California Public Interest Research Group here at UCLA, along
with other student PIRGs and environmental groups nationwide, has
been working for the past several years to ensure the preservation
of national forests for future generations. CALPIRG would like to
congratulate and thank every student who played a role in saving
our wild forests, whether by volunteering, interning, pledging or
signing a poster. Student activism demanded that the government
protect our wild areas, mobilized the public and won a victory for
the entire country.

The road to this forest preservation victory has been long. The
plan originally laid out by the forest service allowed most types
of logging to continue in our forests, and did not include any
protection for the 19 million-acre Tongass National Forest in
Alaska, America’s last rain forest and one of the most
magnificent wild places in North America. In response, CALPIRG
launched a massive campaign to show President Clinton that
Americans really care about preserving their public lands.

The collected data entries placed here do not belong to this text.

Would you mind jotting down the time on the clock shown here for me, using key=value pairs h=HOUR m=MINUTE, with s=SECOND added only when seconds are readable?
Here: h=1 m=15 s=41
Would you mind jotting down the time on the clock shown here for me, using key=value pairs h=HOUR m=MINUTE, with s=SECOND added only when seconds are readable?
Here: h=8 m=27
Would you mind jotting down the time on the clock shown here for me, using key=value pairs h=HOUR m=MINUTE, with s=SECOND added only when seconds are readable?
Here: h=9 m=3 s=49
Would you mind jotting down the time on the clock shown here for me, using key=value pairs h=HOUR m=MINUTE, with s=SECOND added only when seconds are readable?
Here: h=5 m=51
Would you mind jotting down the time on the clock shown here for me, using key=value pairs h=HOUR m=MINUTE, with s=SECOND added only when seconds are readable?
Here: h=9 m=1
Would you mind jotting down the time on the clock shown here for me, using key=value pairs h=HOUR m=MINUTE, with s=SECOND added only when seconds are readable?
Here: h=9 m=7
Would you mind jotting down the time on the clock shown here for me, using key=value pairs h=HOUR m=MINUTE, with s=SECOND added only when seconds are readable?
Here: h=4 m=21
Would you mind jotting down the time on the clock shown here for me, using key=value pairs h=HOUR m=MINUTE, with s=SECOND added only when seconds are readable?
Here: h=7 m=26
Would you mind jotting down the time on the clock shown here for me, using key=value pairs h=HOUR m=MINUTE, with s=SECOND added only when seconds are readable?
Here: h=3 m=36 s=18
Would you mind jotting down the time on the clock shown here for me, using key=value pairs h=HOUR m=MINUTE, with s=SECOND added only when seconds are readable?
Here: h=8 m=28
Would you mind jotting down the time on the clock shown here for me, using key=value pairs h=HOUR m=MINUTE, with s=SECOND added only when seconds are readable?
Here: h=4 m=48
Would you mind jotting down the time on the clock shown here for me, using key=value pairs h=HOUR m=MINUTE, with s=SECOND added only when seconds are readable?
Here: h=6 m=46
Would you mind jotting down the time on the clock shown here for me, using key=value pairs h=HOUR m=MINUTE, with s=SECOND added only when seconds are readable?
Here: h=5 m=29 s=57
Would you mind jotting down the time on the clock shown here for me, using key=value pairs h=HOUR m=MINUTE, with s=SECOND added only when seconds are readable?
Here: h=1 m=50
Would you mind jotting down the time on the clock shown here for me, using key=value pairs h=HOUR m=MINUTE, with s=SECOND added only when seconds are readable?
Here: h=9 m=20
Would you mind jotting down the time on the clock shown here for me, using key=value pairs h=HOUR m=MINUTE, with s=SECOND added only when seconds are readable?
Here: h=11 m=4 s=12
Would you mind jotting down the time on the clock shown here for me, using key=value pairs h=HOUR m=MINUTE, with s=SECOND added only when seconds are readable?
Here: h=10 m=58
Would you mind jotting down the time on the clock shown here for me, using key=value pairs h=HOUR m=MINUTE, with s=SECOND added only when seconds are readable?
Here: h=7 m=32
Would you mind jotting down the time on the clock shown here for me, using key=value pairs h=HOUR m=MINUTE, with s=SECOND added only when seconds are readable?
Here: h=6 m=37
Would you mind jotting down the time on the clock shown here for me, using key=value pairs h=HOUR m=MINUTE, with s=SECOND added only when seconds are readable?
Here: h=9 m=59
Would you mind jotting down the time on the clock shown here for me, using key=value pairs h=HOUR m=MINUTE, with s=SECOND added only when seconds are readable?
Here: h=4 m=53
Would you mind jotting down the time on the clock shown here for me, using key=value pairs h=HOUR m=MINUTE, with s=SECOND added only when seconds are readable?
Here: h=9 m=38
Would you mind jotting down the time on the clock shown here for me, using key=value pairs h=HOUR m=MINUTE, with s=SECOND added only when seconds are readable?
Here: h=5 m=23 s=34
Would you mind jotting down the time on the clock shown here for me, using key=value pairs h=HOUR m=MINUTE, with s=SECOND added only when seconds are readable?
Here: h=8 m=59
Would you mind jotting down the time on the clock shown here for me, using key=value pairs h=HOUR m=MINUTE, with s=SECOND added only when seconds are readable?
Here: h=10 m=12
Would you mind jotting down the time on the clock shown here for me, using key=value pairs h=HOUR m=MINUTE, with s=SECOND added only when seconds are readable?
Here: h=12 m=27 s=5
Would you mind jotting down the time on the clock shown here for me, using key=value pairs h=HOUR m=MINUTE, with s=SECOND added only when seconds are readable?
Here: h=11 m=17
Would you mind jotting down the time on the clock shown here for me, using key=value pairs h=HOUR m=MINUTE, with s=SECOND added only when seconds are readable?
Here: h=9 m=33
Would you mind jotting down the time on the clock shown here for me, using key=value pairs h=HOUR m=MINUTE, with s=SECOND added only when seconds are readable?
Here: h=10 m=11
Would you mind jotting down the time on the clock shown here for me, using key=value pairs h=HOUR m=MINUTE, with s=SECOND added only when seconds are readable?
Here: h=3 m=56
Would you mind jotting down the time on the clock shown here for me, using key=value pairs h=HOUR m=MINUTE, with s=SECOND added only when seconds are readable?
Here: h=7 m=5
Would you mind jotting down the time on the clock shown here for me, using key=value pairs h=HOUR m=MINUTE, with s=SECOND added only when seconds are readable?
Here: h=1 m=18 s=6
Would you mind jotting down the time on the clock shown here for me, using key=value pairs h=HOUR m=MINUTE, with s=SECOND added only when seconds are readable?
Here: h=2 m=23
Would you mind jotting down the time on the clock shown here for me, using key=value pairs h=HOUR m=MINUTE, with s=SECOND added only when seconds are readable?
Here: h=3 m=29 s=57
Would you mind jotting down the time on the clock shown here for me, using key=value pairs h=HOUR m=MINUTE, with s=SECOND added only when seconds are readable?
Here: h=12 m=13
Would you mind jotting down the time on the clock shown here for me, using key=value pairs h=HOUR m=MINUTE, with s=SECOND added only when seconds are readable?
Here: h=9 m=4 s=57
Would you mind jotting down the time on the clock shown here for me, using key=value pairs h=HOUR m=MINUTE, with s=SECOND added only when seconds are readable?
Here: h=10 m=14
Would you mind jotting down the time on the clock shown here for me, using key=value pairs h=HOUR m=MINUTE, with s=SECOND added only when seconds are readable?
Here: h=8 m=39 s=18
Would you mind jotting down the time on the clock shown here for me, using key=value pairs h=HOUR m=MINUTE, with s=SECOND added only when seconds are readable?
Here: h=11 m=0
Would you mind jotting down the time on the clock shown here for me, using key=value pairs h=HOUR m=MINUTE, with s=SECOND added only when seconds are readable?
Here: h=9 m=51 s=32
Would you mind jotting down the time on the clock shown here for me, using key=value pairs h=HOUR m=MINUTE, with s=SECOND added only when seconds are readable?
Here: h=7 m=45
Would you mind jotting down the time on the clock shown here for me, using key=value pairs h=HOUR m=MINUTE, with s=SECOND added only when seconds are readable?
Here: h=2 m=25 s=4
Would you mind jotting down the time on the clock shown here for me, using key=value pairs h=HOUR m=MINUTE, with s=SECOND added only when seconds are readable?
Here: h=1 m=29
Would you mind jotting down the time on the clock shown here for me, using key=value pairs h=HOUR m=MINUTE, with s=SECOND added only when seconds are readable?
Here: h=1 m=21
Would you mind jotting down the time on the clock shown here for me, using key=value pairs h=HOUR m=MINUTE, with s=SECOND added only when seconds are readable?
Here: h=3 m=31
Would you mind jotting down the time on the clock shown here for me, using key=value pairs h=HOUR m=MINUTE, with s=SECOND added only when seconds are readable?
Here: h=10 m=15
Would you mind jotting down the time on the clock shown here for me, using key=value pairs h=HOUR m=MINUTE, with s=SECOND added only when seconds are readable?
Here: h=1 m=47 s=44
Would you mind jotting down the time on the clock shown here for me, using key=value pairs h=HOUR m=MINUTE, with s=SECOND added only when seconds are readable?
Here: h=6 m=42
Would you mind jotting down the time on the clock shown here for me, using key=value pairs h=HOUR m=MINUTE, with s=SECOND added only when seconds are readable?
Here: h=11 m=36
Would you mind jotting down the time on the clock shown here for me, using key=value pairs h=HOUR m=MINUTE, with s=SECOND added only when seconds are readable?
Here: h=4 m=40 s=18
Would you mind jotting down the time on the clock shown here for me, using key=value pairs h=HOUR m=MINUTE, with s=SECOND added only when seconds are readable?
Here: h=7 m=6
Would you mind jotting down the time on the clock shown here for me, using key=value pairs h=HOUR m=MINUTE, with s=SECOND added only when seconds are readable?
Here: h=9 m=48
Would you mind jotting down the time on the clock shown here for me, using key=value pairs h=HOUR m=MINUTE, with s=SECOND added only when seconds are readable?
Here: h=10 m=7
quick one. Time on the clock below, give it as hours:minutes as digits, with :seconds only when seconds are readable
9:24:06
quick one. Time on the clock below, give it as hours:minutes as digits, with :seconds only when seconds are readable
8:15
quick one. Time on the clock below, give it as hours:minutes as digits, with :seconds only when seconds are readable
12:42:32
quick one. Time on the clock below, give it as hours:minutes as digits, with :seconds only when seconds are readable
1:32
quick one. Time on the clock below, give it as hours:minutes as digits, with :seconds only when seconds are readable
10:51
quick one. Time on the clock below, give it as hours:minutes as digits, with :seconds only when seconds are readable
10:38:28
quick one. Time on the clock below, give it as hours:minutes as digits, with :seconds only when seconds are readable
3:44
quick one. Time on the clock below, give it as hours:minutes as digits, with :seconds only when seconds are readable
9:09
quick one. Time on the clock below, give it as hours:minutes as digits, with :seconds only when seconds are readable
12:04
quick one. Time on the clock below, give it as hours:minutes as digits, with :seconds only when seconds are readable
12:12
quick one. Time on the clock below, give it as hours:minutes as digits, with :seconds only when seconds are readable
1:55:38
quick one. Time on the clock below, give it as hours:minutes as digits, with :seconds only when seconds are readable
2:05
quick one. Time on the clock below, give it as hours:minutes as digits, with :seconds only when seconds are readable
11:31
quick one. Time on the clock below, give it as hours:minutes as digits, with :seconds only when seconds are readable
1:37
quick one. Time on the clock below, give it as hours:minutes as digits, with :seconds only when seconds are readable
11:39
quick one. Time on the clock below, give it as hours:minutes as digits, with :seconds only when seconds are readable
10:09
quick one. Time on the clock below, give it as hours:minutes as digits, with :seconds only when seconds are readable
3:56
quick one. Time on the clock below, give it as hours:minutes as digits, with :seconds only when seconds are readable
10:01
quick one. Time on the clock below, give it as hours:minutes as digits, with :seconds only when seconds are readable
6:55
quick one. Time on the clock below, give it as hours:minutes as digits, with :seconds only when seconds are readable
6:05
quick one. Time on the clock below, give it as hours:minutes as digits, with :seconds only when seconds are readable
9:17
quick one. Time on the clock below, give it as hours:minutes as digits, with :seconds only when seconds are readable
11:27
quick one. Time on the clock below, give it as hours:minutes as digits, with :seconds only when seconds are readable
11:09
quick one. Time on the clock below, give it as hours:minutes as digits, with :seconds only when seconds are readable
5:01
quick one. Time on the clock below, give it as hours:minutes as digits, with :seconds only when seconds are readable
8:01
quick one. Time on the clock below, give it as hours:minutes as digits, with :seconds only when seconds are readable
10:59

Last year, CALPIRG and its coalition partners in the Heritage
Forests Campaign delivered over 1.5 million public comments to the
president in support of conservation, which is by far the greatest
number of public comments ever received by the government on any
environmental issue. Students across the country played a huge role
gathering postcards and signatures to send to the president,
educating their communities through media and public forums, and
also called the White House directly to demand a strong roadless
policy.

During the fall quarter, students sent in 500 postcards and
gathered 600 signatures urging wilderness preservation, and held a
one-day phone call blitz, during which 180 UCLA students called the
White House to demand a strong forest policy. UCLA CALPIRG students
did an incredible job educating their school and the Los Angeles
community about the importance of wilderness preservation and
political activism.

As a result of determined work by students and activists across
the country, President Clinton listened to the public voice and
announced a substantially stronger Roadless Area Conservation Rule
this Friday. But while this is a landmark conservation victory, his
announcement is not the end of the fight.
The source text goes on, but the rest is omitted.